Recorded information =
************
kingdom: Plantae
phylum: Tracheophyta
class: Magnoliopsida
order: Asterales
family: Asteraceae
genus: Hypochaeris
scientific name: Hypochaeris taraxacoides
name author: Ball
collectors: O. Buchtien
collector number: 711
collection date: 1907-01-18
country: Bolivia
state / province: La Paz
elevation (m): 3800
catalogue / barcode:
************
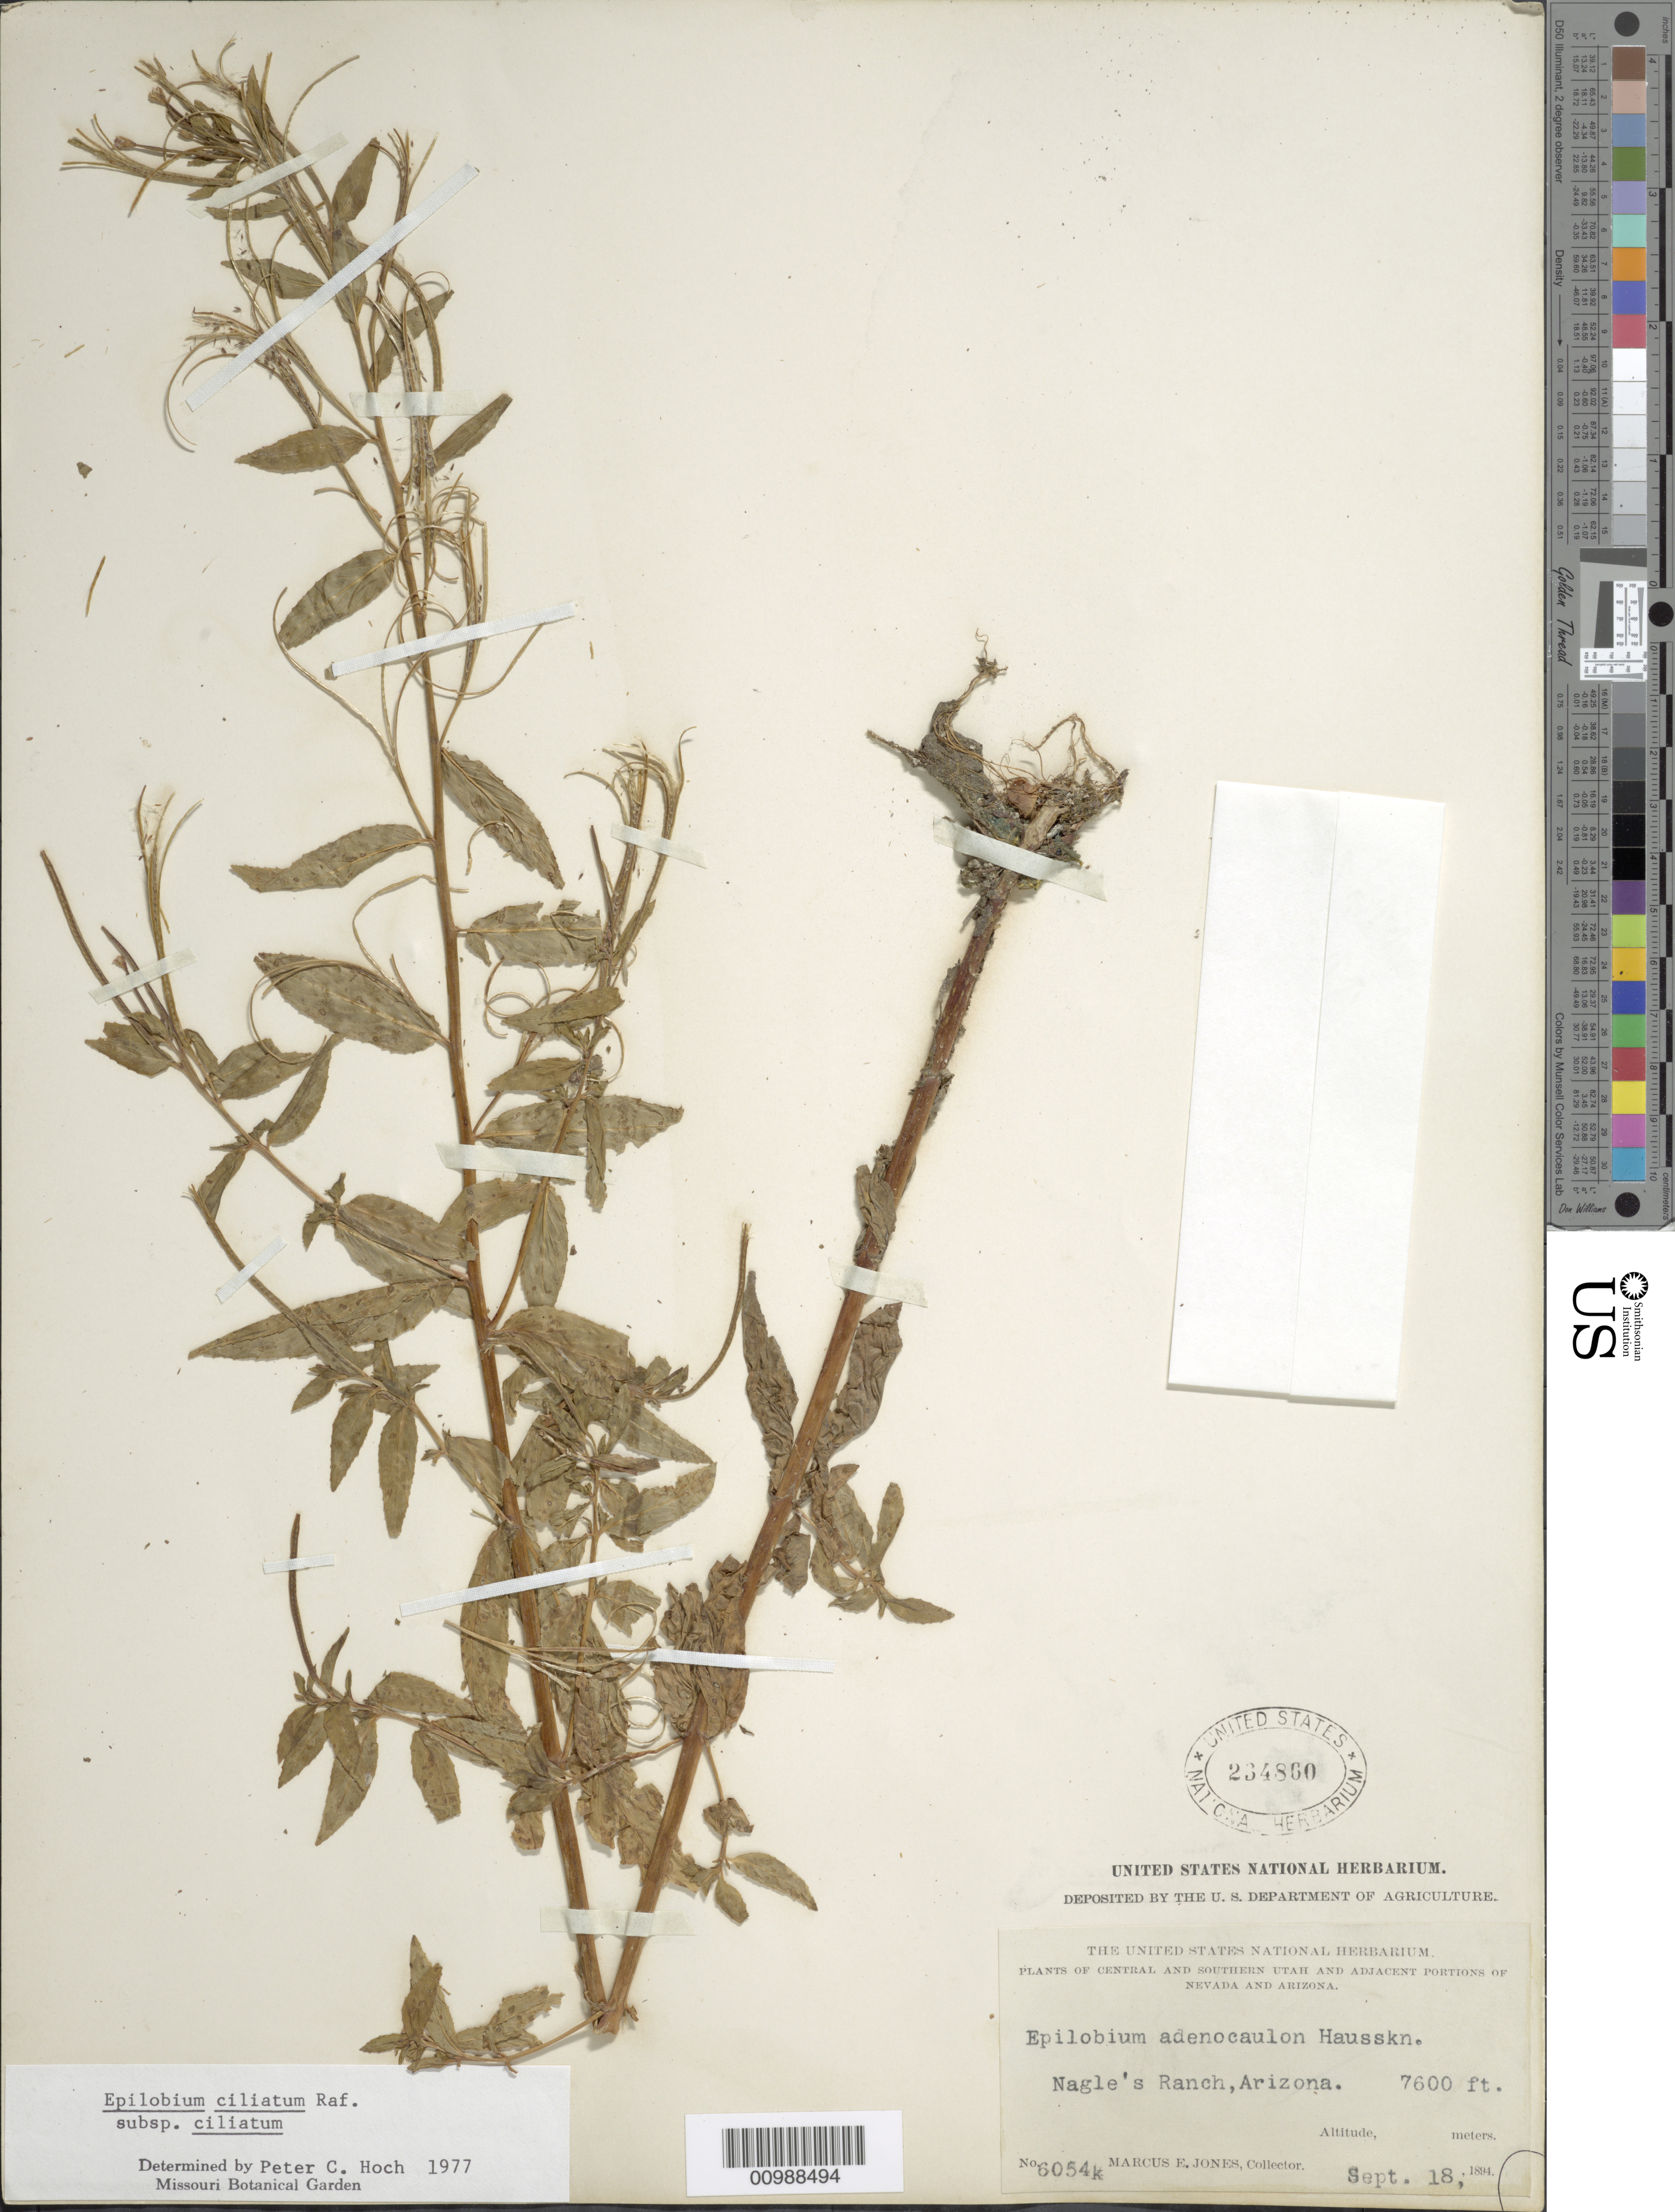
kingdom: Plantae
************
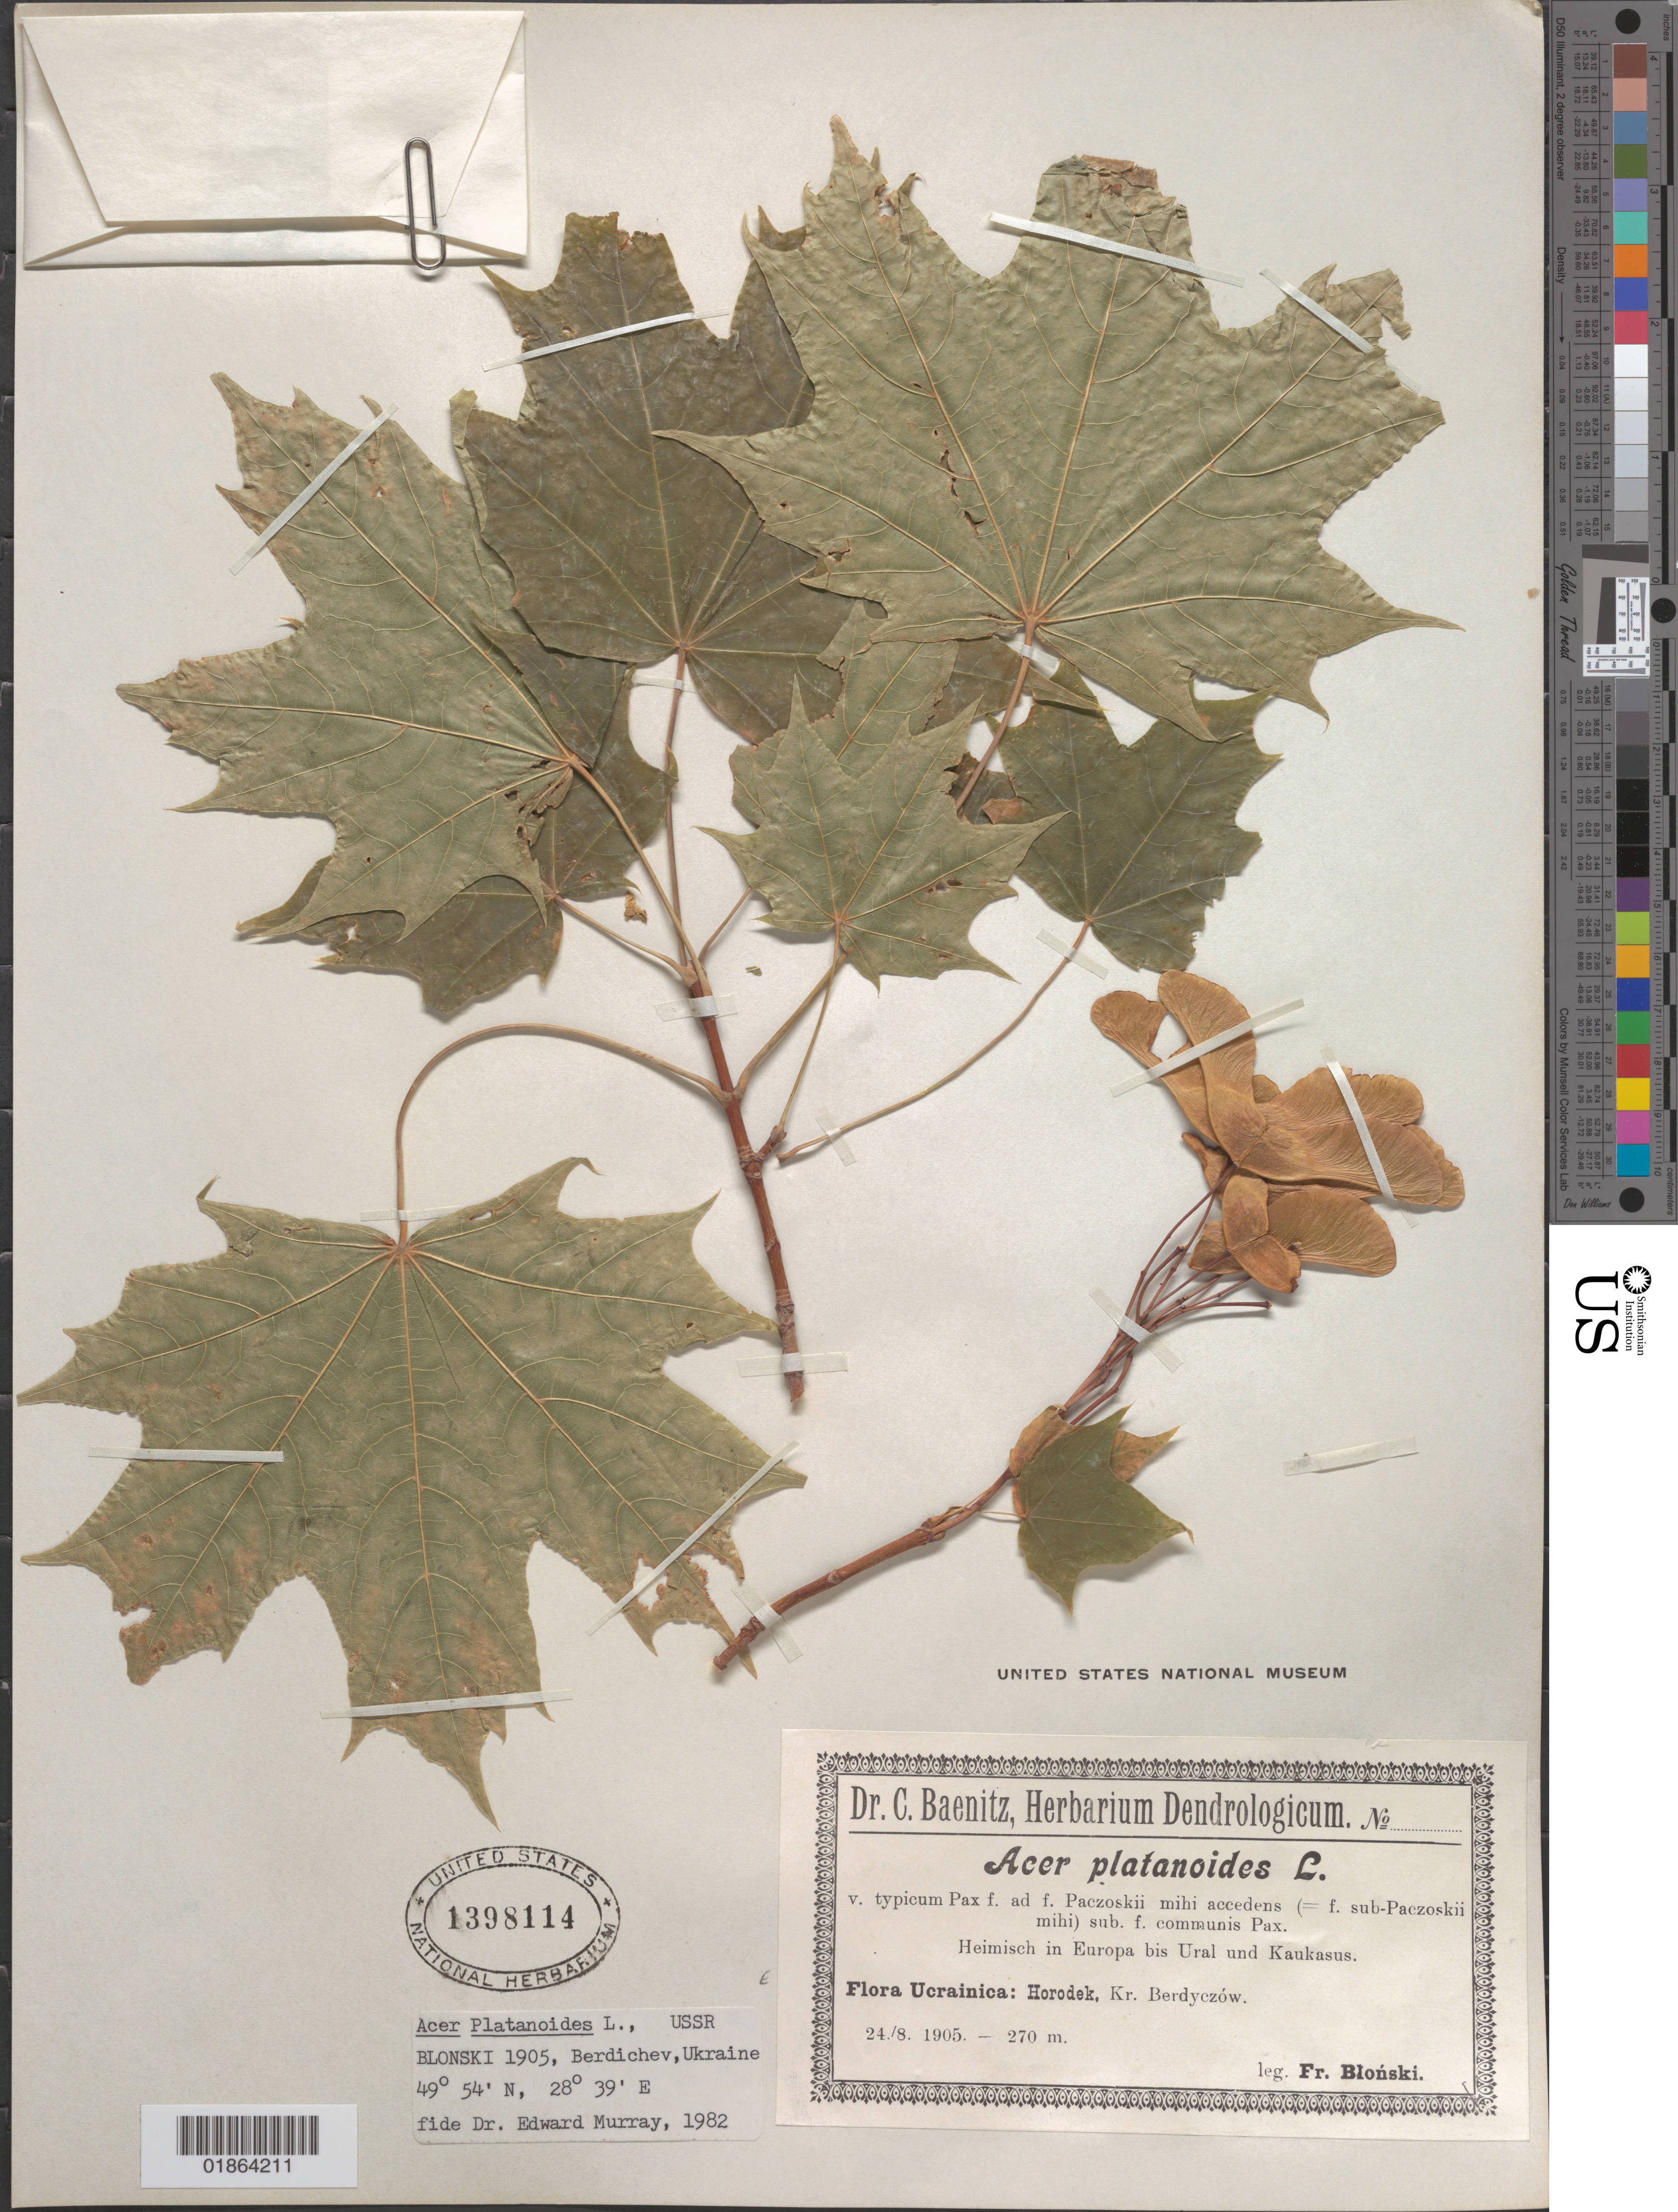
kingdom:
************
Exercise details = Render the rows starting at the line containing "name author: Ball" and ending at the line containing "elevation (m): 3800" as a two-column CSV headed field and value, one CSV line per row. Put each row's text and its answer in their own quoted field, with any line breaks turned into spaces.

The answer =
field,value
"name author:","Ball"
"collectors:","O. Buchtien"
"collector number:","711"
"collection date:","1907-01-18"
"country:","Bolivia"
"state / province:","La Paz"
"elevation (m):","3800"